Rabbi Mordechai Gutnick

Rabbi Mordechai Gutnick

The Jewish New Year is unique in that it is not heralded in with wild partying and revelry. Instead it is set aside as a time for serious retrospection and introspection – leading to serious and honest resolutions for change and improvement.

We have a lot to think about this year when attempting to formulate constructive action. For many of us, constructive action in areas of major concern for the Jewish people may truly seem beyond us. What influence can most of us have on the decisions being made by governments and in world forums to ensure the security and safety of Israel? How can we as individuals add to meaningful efforts towards the continuity of our people in general? What can we do to ensure our own needs for health, sustenance and nachas from our families in the coming year?

For some of us the response may be feelings of apathetic helplessness. For others it may be scepticism.

Our Jewish faith teaches us a much more constructive approach. Rosh Hashanah has been designated as a time of faith and prayer.

Although some would argue that modern man has lost the drive or ability to communicate with G‑d, it is a fact that at one time or another we all find ourselves addressing Him. It may be at a time of deep distress or sorrow. It may be at a time when we are overwhelmed with gratitude for a seemingly undeserved happiness. I may be when we are confronted with the beauty of a wondrous natural scene. It may simply be when we wish to somehow seek forgiveness and go through a “cleansing experience“.

Our mystics tell us that it is this thought that is behind the otherwise strange ritual of sounding a simple ram’s horn – the shofar – as the highlight of our Rosh Hashanah celebrations.

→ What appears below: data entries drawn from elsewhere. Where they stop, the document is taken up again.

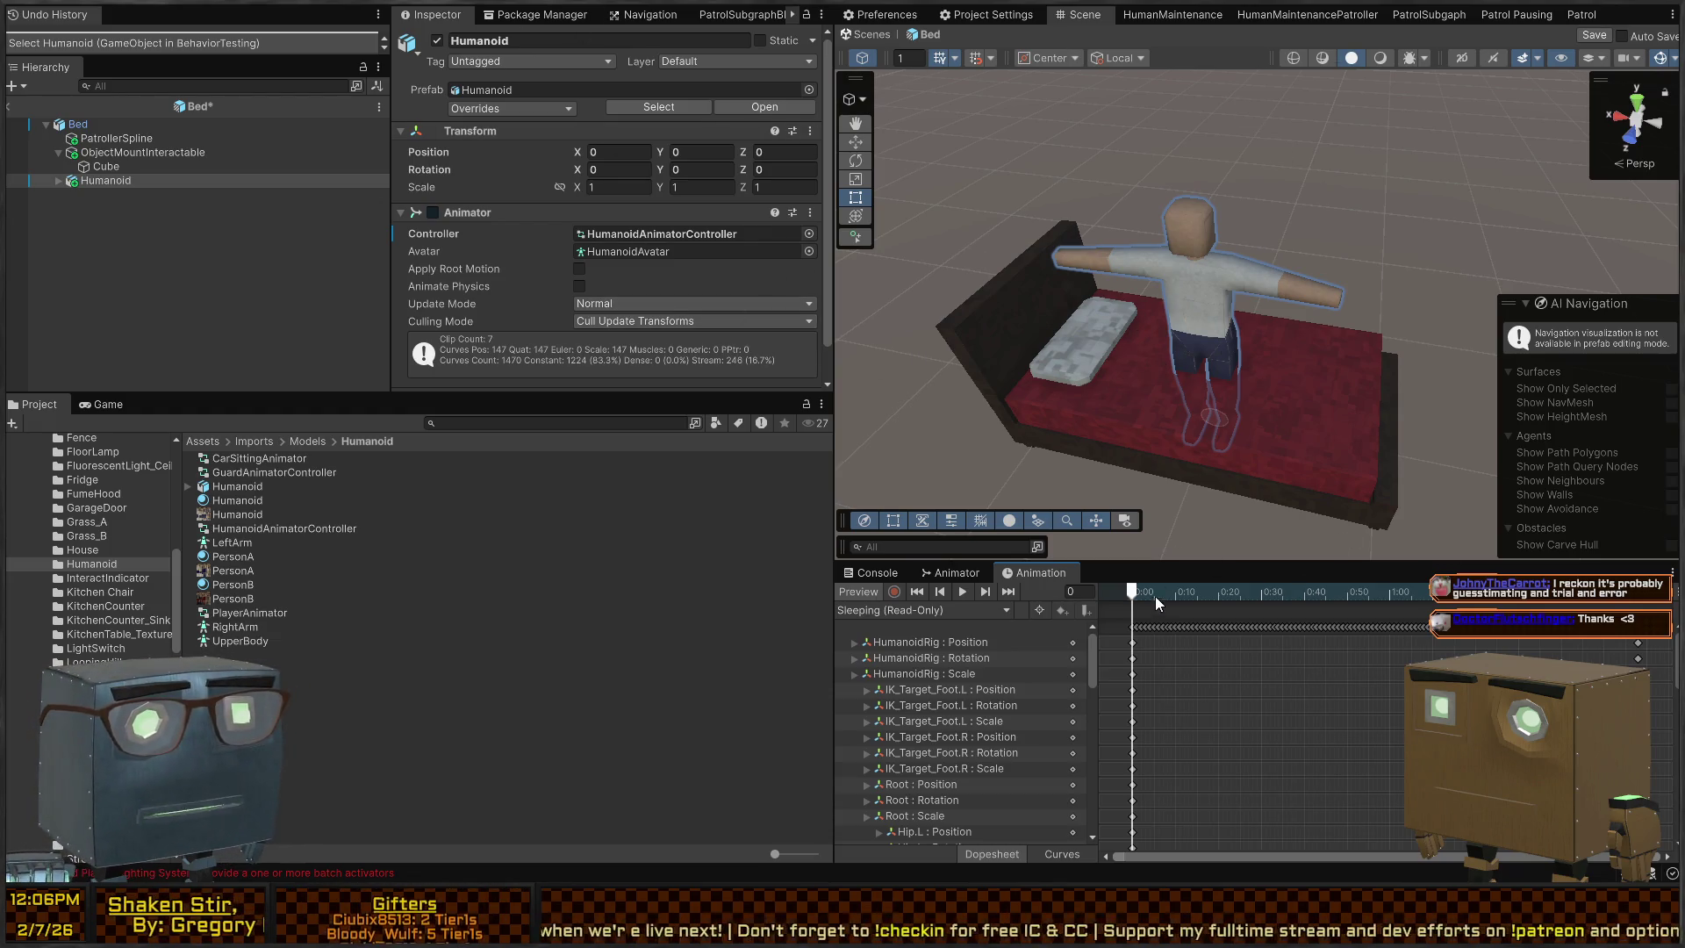
Preview the Sleeping clip and orbit around the bed to inspect the lying pose
mouse_move(1157, 600)
left_mouse_down()
mouse_move(1506, 600)
mouse_move(1129, 599)
mouse_move(1493, 600)
mouse_move(1110, 575)
left_mouse_up()
key("space")
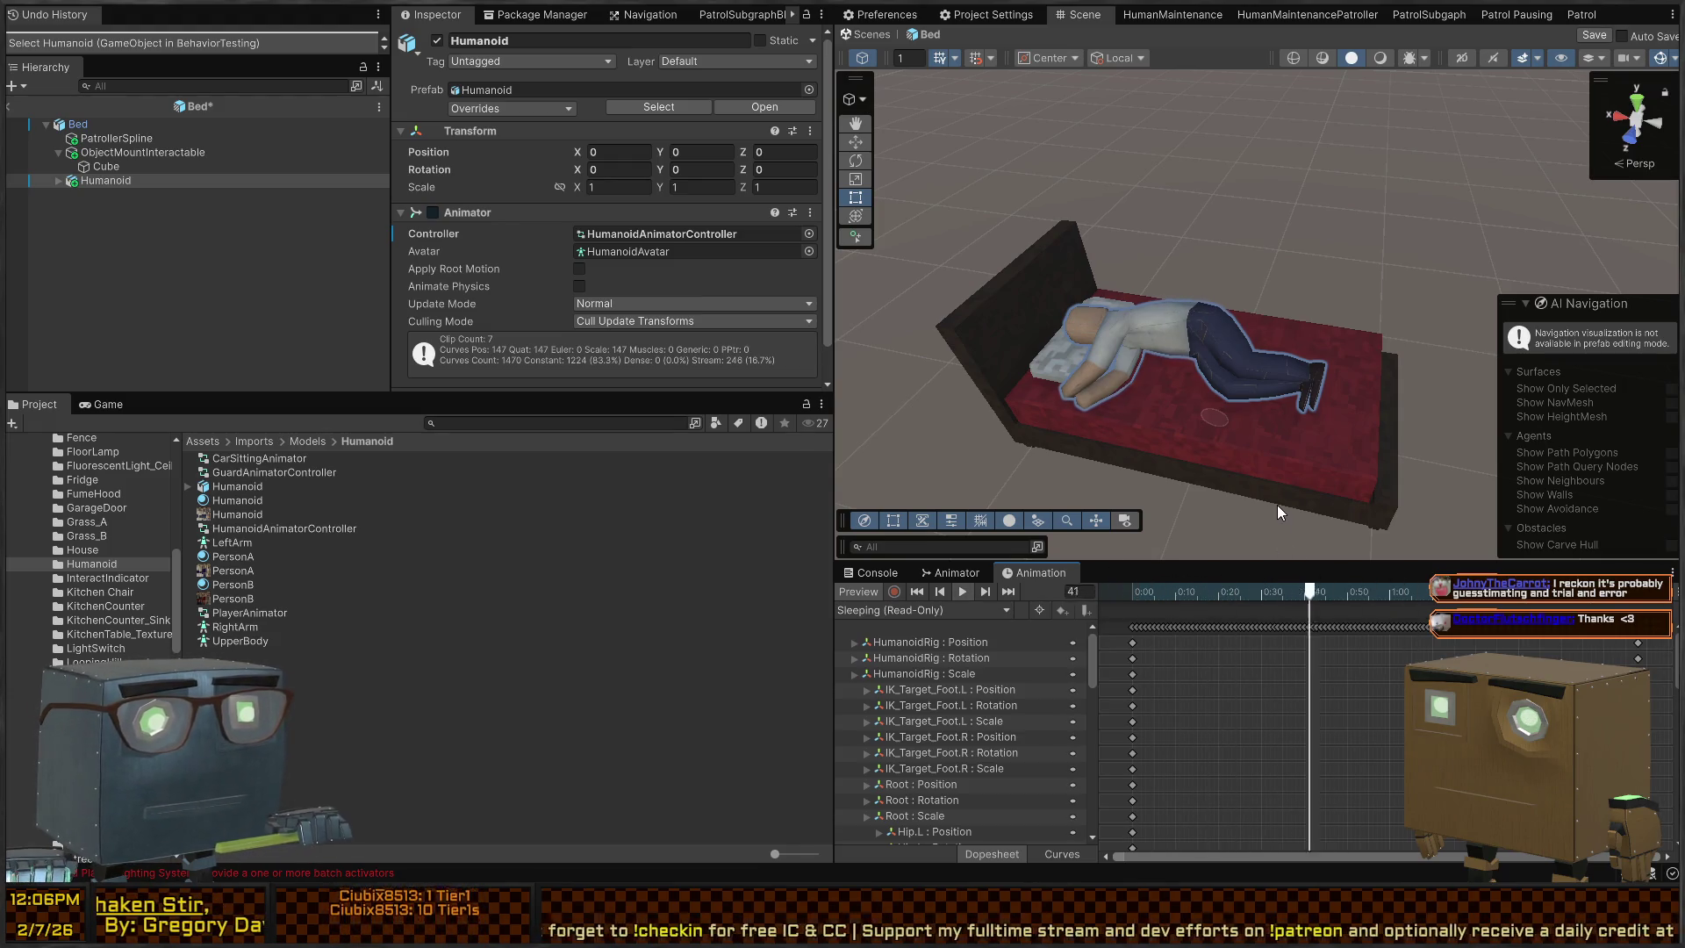
left_click_drag(1302, 264, 1124, 219)
mouse_move(1170, 593)
left_mouse_down()
mouse_move(1132, 592)
mouse_move(1229, 592)
mouse_move(1095, 588)
left_mouse_up()
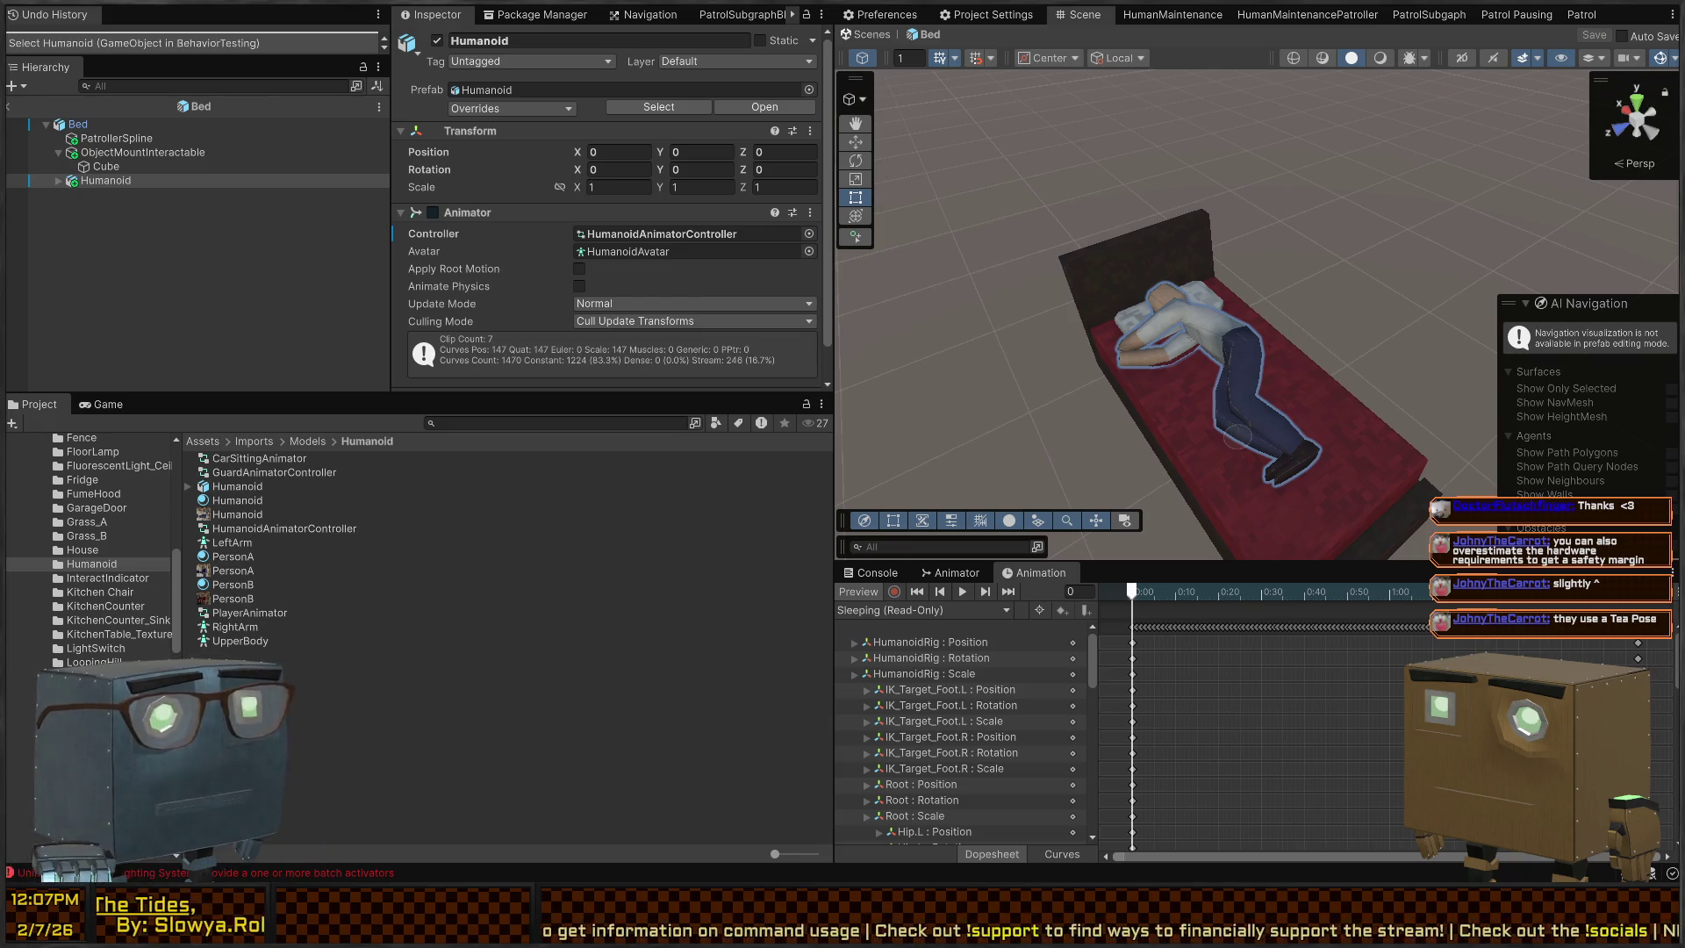
left_click_drag(1229, 378, 1286, 376)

They compare the plain, piercing sounds of the Shofar to a simple and wordless cry from the depth of one’s heart and soul. This succinctly sums up for us what Rosh Hashanah is all about. It is a time for simple, unencumbered communication between ourselves and our Creator as we make a final reckoning concerning the past year and pray for and express hope for success and happiness in the coming year. We are assured that such a sincere approach is accepted immediately,

I extend blessings on behalf of the Victorian Rabbinate that we will be inspired by all the emotions and feelings that the Shofar should evoke, but most of all I hope that it, and the rest of the Rosh Hashanah services, truly succeed in touching our hearts and souls. This should then, in turn, help us to properly and sincerely ask for – and ultimately receive – G-d’s abundant blessings for a healthy, happy and peaceful New Year with added emphasis on blessings of peace, security and safety for our people in Israel and throughout the world.

Rosh Hashanah is not exclusively a Jewish experience. Our sages teach us that the world in general is judged at this time. May we indeed merit a more ethical, moral and peaceful future for all of mankind and the fulfilment of the words of the Prophet Zecharia: “And G-d will be King over all the earth – in that day He and His Name will be One.”